Task ▸ Your reply should hold exactly the lines from the one that contains "position:absolute; right:119px; bottom:12px;" through the end of the data. Repeat them word for word.

Exercise inputs ▸
__________

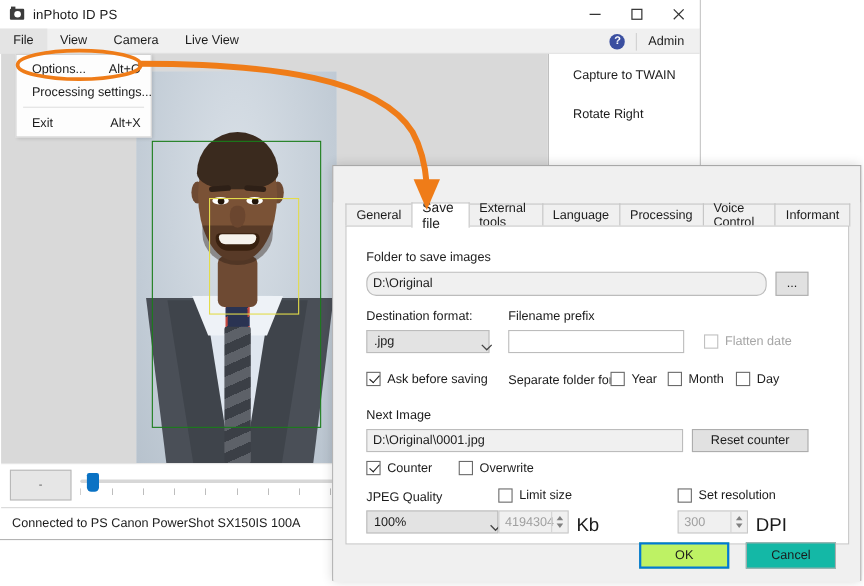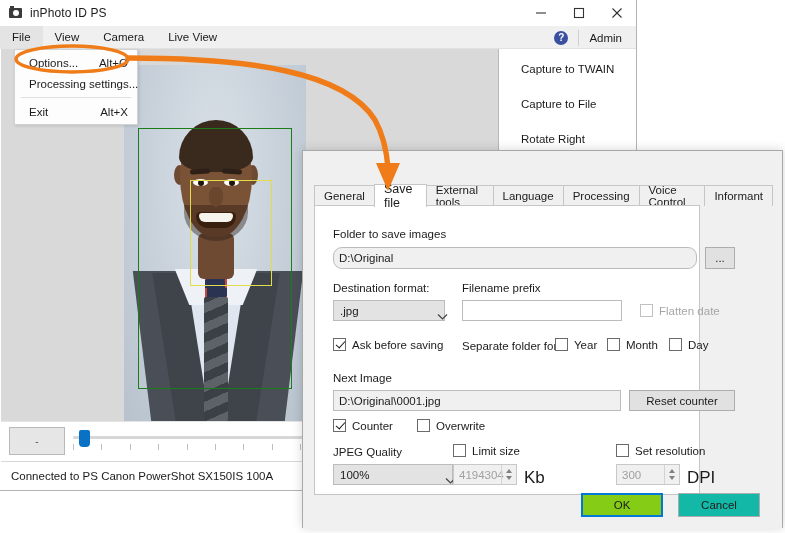--- a/index.html
+++ b/index.html
@@ -370,9 +370,6 @@
         <span>Capture to TWAIN</span>
       </div>
       <div class="tool-btn">
-        <span>Capture to File</span>
-      </div>
-      <div class="tool-btn">
         <span>Rotate Right</span>
       </div>
     </div>

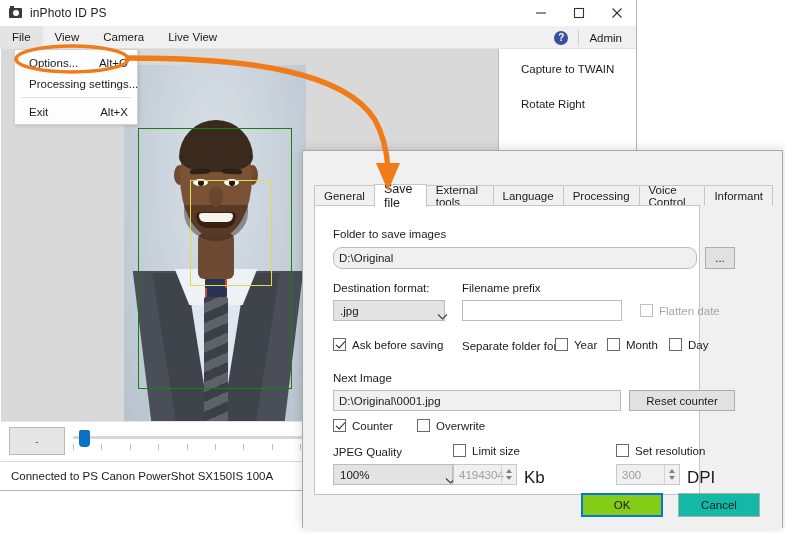--- a/index.html
+++ b/index.html
@@ -201,7 +201,7 @@
     border-color:#c6c6c6; position:relative; top:1px;
   }
   #tab-panel {
-    position:absolute; left:11px; top:21px; width:386px; height:290px;
+    position:absolute; left:11px; top:21px; width:458px; height:290px;
     background:#ffffff; border:1px solid #c6c6c6;
   }
 

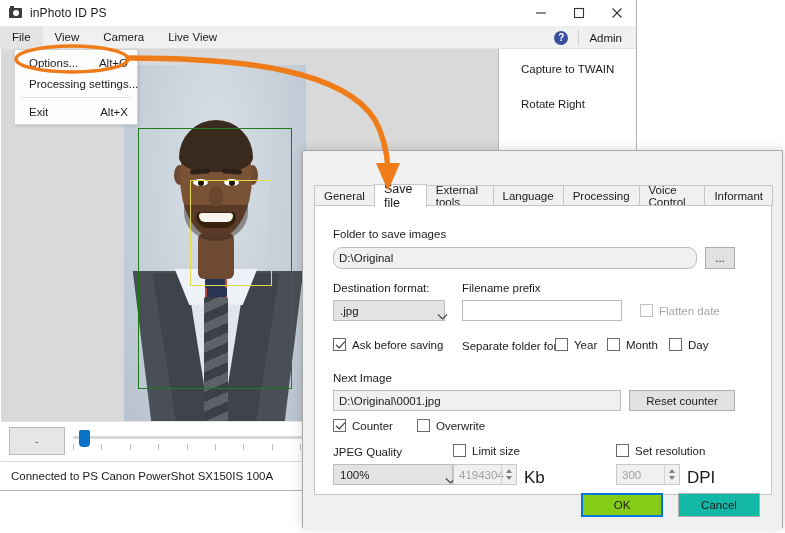--- a/index.html
+++ b/index.html
@@ -254,7 +254,7 @@
   #dlg-footer { position:absolute; left:0; bottom:0; width:100%; height:44px; }
   #ok-btn {
     position:absolute; right:119px; bottom:12px; width:82px; height:24px;
-    background:#84cc16; border:2px solid #0078d7;
+    background:#bef264; border:2px solid #0078d7;
     display:flex; align-items:center; justify-content:center;
     font-size:11.5px; color:#1b1b1b;
   }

__________

Task solution ▸
     position:absolute; right:119px; bottom:12px; width:82px; height:24px;
-    background:#84cc16; border:2px solid #0078d7;
+    background:#bef264; border:2px solid #0078d7;
     display:flex; align-items:center; justify-content:center;
     font-size:11.5px; color:#1b1b1b;
   }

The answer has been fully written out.